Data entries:
----
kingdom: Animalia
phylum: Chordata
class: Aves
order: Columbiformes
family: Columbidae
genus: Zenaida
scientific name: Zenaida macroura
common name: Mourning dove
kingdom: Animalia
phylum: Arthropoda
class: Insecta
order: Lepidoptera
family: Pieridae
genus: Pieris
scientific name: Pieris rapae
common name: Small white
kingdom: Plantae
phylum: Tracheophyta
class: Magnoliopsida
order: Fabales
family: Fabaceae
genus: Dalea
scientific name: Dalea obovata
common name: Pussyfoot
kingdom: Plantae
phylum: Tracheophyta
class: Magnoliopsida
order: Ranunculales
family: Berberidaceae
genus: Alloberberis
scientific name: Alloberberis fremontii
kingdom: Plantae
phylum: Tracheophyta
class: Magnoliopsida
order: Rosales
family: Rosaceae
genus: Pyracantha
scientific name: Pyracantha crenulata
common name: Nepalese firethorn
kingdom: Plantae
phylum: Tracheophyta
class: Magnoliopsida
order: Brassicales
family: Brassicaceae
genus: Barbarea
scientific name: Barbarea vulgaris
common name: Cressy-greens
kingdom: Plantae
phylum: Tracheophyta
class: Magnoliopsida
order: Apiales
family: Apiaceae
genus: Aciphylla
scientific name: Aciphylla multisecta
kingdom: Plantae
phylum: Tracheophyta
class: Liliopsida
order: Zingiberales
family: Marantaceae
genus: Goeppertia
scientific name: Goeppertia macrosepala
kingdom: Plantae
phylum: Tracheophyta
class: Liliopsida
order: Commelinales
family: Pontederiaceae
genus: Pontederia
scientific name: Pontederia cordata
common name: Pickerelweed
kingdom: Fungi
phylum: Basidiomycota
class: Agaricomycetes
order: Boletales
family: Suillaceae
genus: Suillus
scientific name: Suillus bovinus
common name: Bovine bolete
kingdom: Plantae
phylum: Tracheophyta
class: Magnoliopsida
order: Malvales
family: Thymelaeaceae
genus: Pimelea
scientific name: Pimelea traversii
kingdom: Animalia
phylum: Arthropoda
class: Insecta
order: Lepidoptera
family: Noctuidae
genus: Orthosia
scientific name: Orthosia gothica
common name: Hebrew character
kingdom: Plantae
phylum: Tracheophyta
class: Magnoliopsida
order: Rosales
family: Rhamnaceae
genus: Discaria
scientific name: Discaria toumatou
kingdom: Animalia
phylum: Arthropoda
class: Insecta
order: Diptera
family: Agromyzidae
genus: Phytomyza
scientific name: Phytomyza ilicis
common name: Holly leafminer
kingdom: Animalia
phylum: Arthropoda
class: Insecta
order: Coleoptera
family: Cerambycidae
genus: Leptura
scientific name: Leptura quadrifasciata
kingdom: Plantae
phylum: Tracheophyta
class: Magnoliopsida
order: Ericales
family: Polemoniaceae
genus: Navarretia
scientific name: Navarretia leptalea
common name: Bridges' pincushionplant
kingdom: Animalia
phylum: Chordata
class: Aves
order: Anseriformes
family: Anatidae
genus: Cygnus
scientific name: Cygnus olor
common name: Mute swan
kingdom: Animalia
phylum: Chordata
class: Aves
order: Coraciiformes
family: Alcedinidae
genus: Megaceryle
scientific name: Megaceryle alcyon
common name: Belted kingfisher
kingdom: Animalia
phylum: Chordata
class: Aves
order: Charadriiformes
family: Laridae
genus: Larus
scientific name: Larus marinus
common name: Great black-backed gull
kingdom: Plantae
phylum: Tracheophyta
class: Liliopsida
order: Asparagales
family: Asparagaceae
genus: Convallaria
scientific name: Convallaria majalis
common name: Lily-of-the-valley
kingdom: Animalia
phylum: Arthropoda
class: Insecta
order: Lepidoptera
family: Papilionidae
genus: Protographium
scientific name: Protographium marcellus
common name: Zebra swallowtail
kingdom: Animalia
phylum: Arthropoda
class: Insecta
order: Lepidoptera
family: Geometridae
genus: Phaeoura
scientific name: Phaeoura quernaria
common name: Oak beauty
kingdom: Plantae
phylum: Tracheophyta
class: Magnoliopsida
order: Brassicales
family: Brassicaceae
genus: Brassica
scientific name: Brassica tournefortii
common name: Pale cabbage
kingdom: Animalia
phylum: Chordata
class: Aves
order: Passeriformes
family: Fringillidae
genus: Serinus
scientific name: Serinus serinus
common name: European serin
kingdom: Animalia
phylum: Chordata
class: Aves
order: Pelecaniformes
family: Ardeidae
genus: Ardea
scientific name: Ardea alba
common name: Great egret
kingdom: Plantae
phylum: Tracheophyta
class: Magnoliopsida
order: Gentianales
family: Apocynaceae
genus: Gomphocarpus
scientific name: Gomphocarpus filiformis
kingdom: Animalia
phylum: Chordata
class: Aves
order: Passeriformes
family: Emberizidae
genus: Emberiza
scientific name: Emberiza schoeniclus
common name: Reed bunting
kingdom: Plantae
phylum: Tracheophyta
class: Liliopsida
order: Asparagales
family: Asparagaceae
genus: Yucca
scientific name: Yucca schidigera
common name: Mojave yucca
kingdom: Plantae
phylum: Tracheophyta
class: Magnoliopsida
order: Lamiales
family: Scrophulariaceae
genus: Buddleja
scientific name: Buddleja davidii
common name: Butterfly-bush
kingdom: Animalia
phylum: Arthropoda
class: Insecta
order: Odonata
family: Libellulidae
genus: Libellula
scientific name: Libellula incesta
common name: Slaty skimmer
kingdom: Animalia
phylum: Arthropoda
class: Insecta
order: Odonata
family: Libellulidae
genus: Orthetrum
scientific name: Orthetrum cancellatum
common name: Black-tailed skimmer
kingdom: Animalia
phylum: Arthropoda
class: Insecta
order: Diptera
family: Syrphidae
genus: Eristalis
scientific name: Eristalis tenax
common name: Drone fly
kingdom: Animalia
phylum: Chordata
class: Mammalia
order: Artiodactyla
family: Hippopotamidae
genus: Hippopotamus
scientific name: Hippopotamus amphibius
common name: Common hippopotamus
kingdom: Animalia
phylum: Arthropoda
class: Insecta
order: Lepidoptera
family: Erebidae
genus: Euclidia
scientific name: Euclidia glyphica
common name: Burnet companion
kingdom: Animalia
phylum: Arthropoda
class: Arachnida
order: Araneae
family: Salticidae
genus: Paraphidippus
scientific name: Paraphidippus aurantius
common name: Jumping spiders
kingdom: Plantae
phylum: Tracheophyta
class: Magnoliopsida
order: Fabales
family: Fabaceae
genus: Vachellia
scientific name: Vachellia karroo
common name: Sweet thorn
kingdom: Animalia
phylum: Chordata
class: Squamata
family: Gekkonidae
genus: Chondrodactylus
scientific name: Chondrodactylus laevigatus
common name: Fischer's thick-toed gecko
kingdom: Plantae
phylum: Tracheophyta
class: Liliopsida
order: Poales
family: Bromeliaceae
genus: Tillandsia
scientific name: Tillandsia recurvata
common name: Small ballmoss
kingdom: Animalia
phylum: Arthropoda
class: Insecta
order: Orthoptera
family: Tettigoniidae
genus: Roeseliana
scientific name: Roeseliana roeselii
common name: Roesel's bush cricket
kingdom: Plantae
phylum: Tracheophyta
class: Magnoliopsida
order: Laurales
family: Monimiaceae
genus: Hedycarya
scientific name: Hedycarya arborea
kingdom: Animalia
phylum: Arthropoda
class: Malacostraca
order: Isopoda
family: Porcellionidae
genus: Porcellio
----
Job: Can you repeat every line of the data above, word for word and in the same order?

The reply:
kingdom: Animalia
phylum: Chordata
class: Aves
order: Columbiformes
family: Columbidae
genus: Zenaida
scientific name: Zenaida macroura
common name: Mourning dove
kingdom: Animalia
phylum: Arthropoda
class: Insecta
order: Lepidoptera
family: Pieridae
genus: Pieris
scientific name: Pieris rapae
common name: Small white
kingdom: Plantae
phylum: Tracheophyta
class: Magnoliopsida
order: Fabales
family: Fabaceae
genus: Dalea
scientific name: Dalea obovata
common name: Pussyfoot
kingdom: Plantae
phylum: Tracheophyta
class: Magnoliopsida
order: Ranunculales
family: Berberidaceae
genus: Alloberberis
scientific name: Alloberberis fremontii
kingdom: Plantae
phylum: Tracheophyta
class: Magnoliopsida
order: Rosales
family: Rosaceae
genus: Pyracantha
scientific name: Pyracantha crenulata
common name: Nepalese firethorn
kingdom: Plantae
phylum: Tracheophyta
class: Magnoliopsida
order: Brassicales
family: Brassicaceae
genus: Barbarea
scientific name: Barbarea vulgaris
common name: Cressy-greens
kingdom: Plantae
phylum: Tracheophyta
class: Magnoliopsida
order: Apiales
family: Apiaceae
genus: Aciphylla
scientific name: Aciphylla multisecta
kingdom: Plantae
phylum: Tracheophyta
class: Liliopsida
order: Zingiberales
family: Marantaceae
genus: Goeppertia
scientific name: Goeppertia macrosepala
kingdom: Plantae
phylum: Tracheophyta
class: Liliopsida
order: Commelinales
family: Pontederiaceae
genus: Pontederia
scientific name: Pontederia cordata
common name: Pickerelweed
kingdom: Fungi
phylum: Basidiomycota
class: Agaricomycetes
order: Boletales
family: Suillaceae
genus: Suillus
scientific name: Suillus bovinus
common name: Bovine bolete
kingdom: Plantae
phylum: Tracheophyta
class: Magnoliopsida
order: Malvales
family: Thymelaeaceae
genus: Pimelea
scientific name: Pimelea traversii
kingdom: Animalia
phylum: Arthropoda
class: Insecta
order: Lepidoptera
family: Noctuidae
genus: Orthosia
scientific name: Orthosia gothica
common name: Hebrew character
kingdom: Plantae
phylum: Tracheophyta
class: Magnoliopsida
order: Rosales
family: Rhamnaceae
genus: Discaria
scientific name: Discaria toumatou
kingdom: Animalia
phylum: Arthropoda
class: Insecta
order: Diptera
family: Agromyzidae
genus: Phytomyza
scientific name: Phytomyza ilicis
common name: Holly leafminer
kingdom: Animalia
phylum: Arthropoda
class: Insecta
order: Coleoptera
family: Cerambycidae
genus: Leptura
scientific name: Leptura quadrifasciata
kingdom: Plantae
phylum: Tracheophyta
class: Magnoliopsida
order: Ericales
family: Polemoniaceae
genus: Navarretia
scientific name: Navarretia leptalea
common name: Bridges' pincushionplant
kingdom: Animalia
phylum: Chordata
class: Aves
order: Anseriformes
family: Anatidae
genus: Cygnus
scientific name: Cygnus olor
common name: Mute swan
kingdom: Animalia
phylum: Chordata
class: Aves
order: Coraciiformes
family: Alcedinidae
genus: Megaceryle
scientific name: Megaceryle alcyon
common name: Belted kingfisher
kingdom: Animalia
phylum: Chordata
class: Aves
order: Charadriiformes
family: Laridae
genus: Larus
scientific name: Larus marinus
common name: Great black-backed gull
kingdom: Plantae
phylum: Tracheophyta
class: Liliopsida
order: Asparagales
family: Asparagaceae
genus: Convallaria
scientific name: Convallaria majalis
common name: Lily-of-the-valley
kingdom: Animalia
phylum: Arthropoda
class: Insecta
order: Lepidoptera
family: Papilionidae
genus: Protographium
scientific name: Protographium marcellus
common name: Zebra swallowtail
kingdom: Animalia
phylum: Arthropoda
class: Insecta
order: Lepidoptera
family: Geometridae
genus: Phaeoura
scientific name: Phaeoura quernaria
common name: Oak beauty
kingdom: Plantae
phylum: Tracheophyta
class: Magnoliopsida
order: Brassicales
family: Brassicaceae
genus: Brassica
scientific name: Brassica tournefortii
common name: Pale cabbage
kingdom: Animalia
phylum: Chordata
class: Aves
order: Passeriformes
family: Fringillidae
genus: Serinus
scientific name: Serinus serinus
common name: European serin
kingdom: Animalia
phylum: Chordata
class: Aves
order: Pelecaniformes
family: Ardeidae
genus: Ardea
scientific name: Ardea alba
common name: Great egret
kingdom: Plantae
phylum: Tracheophyta
class: Magnoliopsida
order: Gentianales
family: Apocynaceae
genus: Gomphocarpus
scientific name: Gomphocarpus filiformis
kingdom: Animalia
phylum: Chordata
class: Aves
order: Passeriformes
family: Emberizidae
genus: Emberiza
scientific name: Emberiza schoeniclus
common name: Reed bunting
kingdom: Plantae
phylum: Tracheophyta
class: Liliopsida
order: Asparagales
family: Asparagaceae
genus: Yucca
scientific name: Yucca schidigera
common name: Mojave yucca
kingdom: Plantae
phylum: Tracheophyta
class: Magnoliopsida
order: Lamiales
family: Scrophulariaceae
genus: Buddleja
scientific name: Buddleja davidii
common name: Butterfly-bush
kingdom: Animalia
phylum: Arthropoda
class: Insecta
order: Odonata
family: Libellulidae
genus: Libellula
scientific name: Libellula incesta
common name: Slaty skimmer
kingdom: Animalia
phylum: Arthropoda
class: Insecta
order: Odonata
family: Libellulidae
genus: Orthetrum
scientific name: Orthetrum cancellatum
common name: Black-tailed skimmer
kingdom: Animalia
phylum: Arthropoda
class: Insecta
order: Diptera
family: Syrphidae
genus: Eristalis
scientific name: Eristalis tenax
common name: Drone fly
kingdom: Animalia
phylum: Chordata
class: Mammalia
order: Artiodactyla
family: Hippopotamidae
genus: Hippopotamus
scientific name: Hippopotamus amphibius
common name: Common hippopotamus
kingdom: Animalia
phylum: Arthropoda
class: Insecta
order: Lepidoptera
family: Erebidae
genus: Euclidia
scientific name: Euclidia glyphica
common name: Burnet companion
kingdom: Animalia
phylum: Arthropoda
class: Arachnida
order: Araneae
family: Salticidae
genus: Paraphidippus
scientific name: Paraphidippus aurantius
common name: Jumping spiders
kingdom: Plantae
phylum: Tracheophyta
class: Magnoliopsida
order: Fabales
family: Fabaceae
genus: Vachellia
scientific name: Vachellia karroo
common name: Sweet thorn
kingdom: Animalia
phylum: Chordata
class: Squamata
family: Gekkonidae
genus: Chondrodactylus
scientific name: Chondrodactylus laevigatus
common name: Fischer's thick-toed gecko
kingdom: Plantae
phylum: Tracheophyta
class: Liliopsida
order: Poales
family: Bromeliaceae
genus: Tillandsia
scientific name: Tillandsia recurvata
common name: Small ballmoss
kingdom: Animalia
phylum: Arthropoda
class: Insecta
order: Orthoptera
family: Tettigoniidae
genus: Roeseliana
scientific name: Roeseliana roeselii
common name: Roesel's bush cricket
kingdom: Plantae
phylum: Tracheophyta
class: Magnoliopsida
order: Laurales
family: Monimiaceae
genus: Hedycarya
scientific name: Hedycarya arborea
kingdom: Animalia
phylum: Arthropoda
class: Malacostraca
order: Isopoda
family: Porcellionidae
genus: Porcellio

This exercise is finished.